A Guide to earning money from the road

For many of us, the idea of RV living full time seems like a dream that will never be within our grasp. Unless you’ve come into some money or saved for years until retired, how is someone able to live on the road with no steady job income. Well, I’m happy to report it’s completely possible. It will take some work and a lot of planning/budgeting but it’s completely do-able. This section will discuss many different ways you can earn money while out on the road full time.

If you’re like I was and want to live an RV lifestyle but still need an income, this section is for you. Whether you want to work part time or full time, I’ll go over some ideas and opportunities you can use to your advantage. There are endless ways to earn a buck if you get creative. Here a few of my personal favorites, some of which I use myself to this day.

  1. Try workamping. What’s that you ask? Well, it’s a popular term referring to people who work at spots like RV parks, resorts, motels, hotels, amusement parks and other similar jobs in order to get free parking, utilities, and additional wages. These jobs are usually seasonal and while some are good, many complain about the rate of pay and amount of work required. I don’t do this one anymore, but I did when first starting out. I’ve built up other streams of income over the years to avoid doing work that requires manual labor. I get enough of a workout maintaining my RV.
  2. Become a Freelancer – If you have writing skills, technical skills, and design skills you can easily find work on sites like Elance or Upwork. These sites allow people like us to work online and use our skills to make some additional money. When first starting out you need to gain some experience so it may take a while to get the ball rolling. However, once you’ve earned a good reputation you can make a nice amount of money each month.
  3. Virtual Assistant – There are companies out there that need virtual assistants and will pay a premium for qualified applicants. This was never my cup of tea so I don’t have personal experience with it, but I’ve met others who’ve made a good income from working this way.
  4. Start an eBay or Amazon business – For living on the road I prefer Amazon FBA (Fulfilled by Amazon), but you can do whatever you’re comfortable with. I make a few thousand a month using these sites. I’m always traveling so I take the opportunity to buy and resell items I find deals on along the way. I love going to yard sales, flea markets, and thrift stores so this one doesn’t even feel like work most of the time. The great thing about Amazon FBA is you can send your items into Amazon and they’ll handle everything from shipping to the customer to handling communications and returns.
  5. Start another type of online business. I know people who create and monetize niche websites. I also knowT people who create digital products or courses and sell them online. Get creative! There’s a lot of opportunity in starting your own business.
  6. Telecommute – Before you quit your old job, see if they’ll allow you to telecommute from the road. More and more companies are offering this option with the advances in technology over the past few years.
  7. If you’re a skilled laborer sell your skills on the road. You can offer your services on Craigslist for the area you’re visiting in.
  8. Sell at Flea Markets – Maybe you don’t want to sell your items online. You can still sell at flea markets.
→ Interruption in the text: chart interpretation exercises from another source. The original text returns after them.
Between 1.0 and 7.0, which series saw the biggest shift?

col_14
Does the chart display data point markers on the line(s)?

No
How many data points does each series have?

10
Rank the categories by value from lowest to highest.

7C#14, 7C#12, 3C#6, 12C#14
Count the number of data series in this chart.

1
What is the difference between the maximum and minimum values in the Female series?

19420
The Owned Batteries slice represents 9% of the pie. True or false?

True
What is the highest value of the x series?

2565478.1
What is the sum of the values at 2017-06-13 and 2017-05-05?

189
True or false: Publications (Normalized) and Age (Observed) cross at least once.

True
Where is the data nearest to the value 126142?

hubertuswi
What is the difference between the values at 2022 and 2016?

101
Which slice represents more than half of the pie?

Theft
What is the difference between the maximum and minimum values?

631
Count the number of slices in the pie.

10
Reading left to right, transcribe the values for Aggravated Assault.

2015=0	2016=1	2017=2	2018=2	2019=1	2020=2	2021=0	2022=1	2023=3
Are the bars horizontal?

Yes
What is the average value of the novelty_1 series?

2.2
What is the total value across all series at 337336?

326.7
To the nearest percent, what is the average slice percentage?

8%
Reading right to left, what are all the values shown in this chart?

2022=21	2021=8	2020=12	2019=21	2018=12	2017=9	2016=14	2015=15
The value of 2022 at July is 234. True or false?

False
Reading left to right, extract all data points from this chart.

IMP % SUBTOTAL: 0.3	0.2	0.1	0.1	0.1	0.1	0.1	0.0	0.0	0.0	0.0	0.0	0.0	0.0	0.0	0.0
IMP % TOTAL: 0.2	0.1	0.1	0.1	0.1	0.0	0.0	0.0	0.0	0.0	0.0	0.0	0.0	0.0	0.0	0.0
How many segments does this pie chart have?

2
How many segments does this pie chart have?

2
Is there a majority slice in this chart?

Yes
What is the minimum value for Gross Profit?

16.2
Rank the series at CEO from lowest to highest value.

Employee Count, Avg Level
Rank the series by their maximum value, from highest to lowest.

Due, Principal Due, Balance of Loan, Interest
Almost every area has at least one, and there a great way to pick up some extra fast cash.
  9. Sell Your Photography – Traveling the country will give you the opportunity to take amazing pictures. If you enjoy photography try turning it into something that will earn you some extra money.
  10. Sell Your Musical Talent – If you’re a singer or musician try and book gigs to places you’ll be visiting.
  11. Stall a YouTube channel or a blog – It will take some time to build a following but many people have great success in these mediums.